Copy all of the lines below verbatim, from the first through the last, without changing any character.
────────
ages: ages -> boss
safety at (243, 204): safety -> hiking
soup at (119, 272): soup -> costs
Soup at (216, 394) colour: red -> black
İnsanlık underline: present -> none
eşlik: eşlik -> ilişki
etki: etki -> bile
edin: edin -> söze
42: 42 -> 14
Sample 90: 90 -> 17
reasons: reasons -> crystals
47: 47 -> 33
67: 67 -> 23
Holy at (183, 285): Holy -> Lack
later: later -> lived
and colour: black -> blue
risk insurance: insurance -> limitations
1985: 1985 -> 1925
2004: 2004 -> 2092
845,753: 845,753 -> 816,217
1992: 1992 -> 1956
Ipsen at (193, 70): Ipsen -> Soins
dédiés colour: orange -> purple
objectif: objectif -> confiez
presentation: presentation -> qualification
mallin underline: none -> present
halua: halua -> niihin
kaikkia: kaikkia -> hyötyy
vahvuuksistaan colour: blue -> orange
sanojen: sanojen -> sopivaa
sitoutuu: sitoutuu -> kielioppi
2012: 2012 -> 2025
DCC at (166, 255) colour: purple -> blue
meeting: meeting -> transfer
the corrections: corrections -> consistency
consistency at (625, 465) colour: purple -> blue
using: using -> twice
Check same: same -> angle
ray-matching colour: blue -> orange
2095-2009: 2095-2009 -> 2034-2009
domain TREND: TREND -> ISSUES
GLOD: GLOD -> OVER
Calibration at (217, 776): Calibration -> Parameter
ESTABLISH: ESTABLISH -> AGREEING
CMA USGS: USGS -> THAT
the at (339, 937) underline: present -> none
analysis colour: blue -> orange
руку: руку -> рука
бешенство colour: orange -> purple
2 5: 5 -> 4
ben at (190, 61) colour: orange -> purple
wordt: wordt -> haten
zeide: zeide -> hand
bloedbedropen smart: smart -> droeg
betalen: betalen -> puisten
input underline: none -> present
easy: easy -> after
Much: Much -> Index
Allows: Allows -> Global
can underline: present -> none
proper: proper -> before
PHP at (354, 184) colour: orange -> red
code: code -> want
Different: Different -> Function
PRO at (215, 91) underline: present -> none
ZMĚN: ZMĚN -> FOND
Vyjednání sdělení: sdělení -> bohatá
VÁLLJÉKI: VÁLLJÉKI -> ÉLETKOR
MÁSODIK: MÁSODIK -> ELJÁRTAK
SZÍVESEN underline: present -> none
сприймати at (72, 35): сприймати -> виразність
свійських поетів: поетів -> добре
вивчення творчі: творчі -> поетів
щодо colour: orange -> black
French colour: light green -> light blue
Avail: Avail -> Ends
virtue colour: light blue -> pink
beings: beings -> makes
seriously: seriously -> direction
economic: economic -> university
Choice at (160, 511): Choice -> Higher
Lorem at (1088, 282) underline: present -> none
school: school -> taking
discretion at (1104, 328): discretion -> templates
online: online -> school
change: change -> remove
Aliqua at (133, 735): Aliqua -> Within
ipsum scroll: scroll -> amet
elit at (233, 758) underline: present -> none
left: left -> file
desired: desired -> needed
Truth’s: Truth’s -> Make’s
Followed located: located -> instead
────────
* [THE REPLY]
ages: ages -> boss
safety at (243, 204): safety -> hiking
soup at (119, 272): soup -> costs
Soup at (216, 394) colour: red -> black
İnsanlık underline: present -> none
eşlik: eşlik -> ilişki
etki: etki -> bile
edin: edin -> söze
42: 42 -> 14
Sample 90: 90 -> 17
reasons: reasons -> crystals
47: 47 -> 33
67: 67 -> 23
Holy at (183, 285): Holy -> Lack
later: later -> lived
and colour: black -> blue
risk insurance: insurance -> limitations
1985: 1985 -> 1925
2004: 2004 -> 2092
845,753: 845,753 -> 816,217
1992: 1992 -> 1956
Ipsen at (193, 70): Ipsen -> Soins
dédiés colour: orange -> purple
objectif: objectif -> confiez
presentation: presentation -> qualification
mallin underline: none -> present
halua: halua -> niihin
kaikkia: kaikkia -> hyötyy
vahvuuksistaan colour: blue -> orange
sanojen: sanojen -> sopivaa
sitoutuu: sitoutuu -> kielioppi
2012: 2012 -> 2025
DCC at (166, 255) colour: purple -> blue
meeting: meeting -> transfer
the corrections: corrections -> consistency
consistency at (625, 465) colour: purple -> blue
using: using -> twice
Check same: same -> angle
ray-matching colour: blue -> orange
2095-2009: 2095-2009 -> 2034-2009
domain TREND: TREND -> ISSUES
GLOD: GLOD -> OVER
Calibration at (217, 776): Calibration -> Parameter
ESTABLISH: ESTABLISH -> AGREEING
CMA USGS: USGS -> THAT
the at (339, 937) underline: present -> none
analysis colour: blue -> orange
руку: руку -> рука
бешенство colour: orange -> purple
2 5: 5 -> 4
ben at (190, 61) colour: orange -> purple
wordt: wordt -> haten
zeide: zeide -> hand
bloedbedropen smart: smart -> droeg
betalen: betalen -> puisten
input underline: none -> present
easy: easy -> after
Much: Much -> Index
Allows: Allows -> Global
can underline: present -> none
proper: proper -> before
PHP at (354, 184) colour: orange -> red
code: code -> want
Different: Different -> Function
PRO at (215, 91) underline: present -> none
ZMĚN: ZMĚN -> FOND
Vyjednání sdělení: sdělení -> bohatá
VÁLLJÉKI: VÁLLJÉKI -> ÉLETKOR
MÁSODIK: MÁSODIK -> ELJÁRTAK
SZÍVESEN underline: present -> none
сприймати at (72, 35): сприймати -> виразність
свійських поетів: поетів -> добре
вивчення творчі: творчі -> поетів
щодо colour: orange -> black
French colour: light green -> light blue
Avail: Avail -> Ends
virtue colour: light blue -> pink
beings: beings -> makes
seriously: seriously -> direction
economic: economic -> university
Choice at (160, 511): Choice -> Higher
Lorem at (1088, 282) underline: present -> none
school: school -> taking
discretion at (1104, 328): discretion -> templates
online: online -> school
change: change -> remove
Aliqua at (133, 735): Aliqua -> Within
ipsum scroll: scroll -> amet
elit at (233, 758) underline: present -> none
left: left -> file
desired: desired -> needed
Truth’s: Truth’s -> Make’s
Followed located: located -> instead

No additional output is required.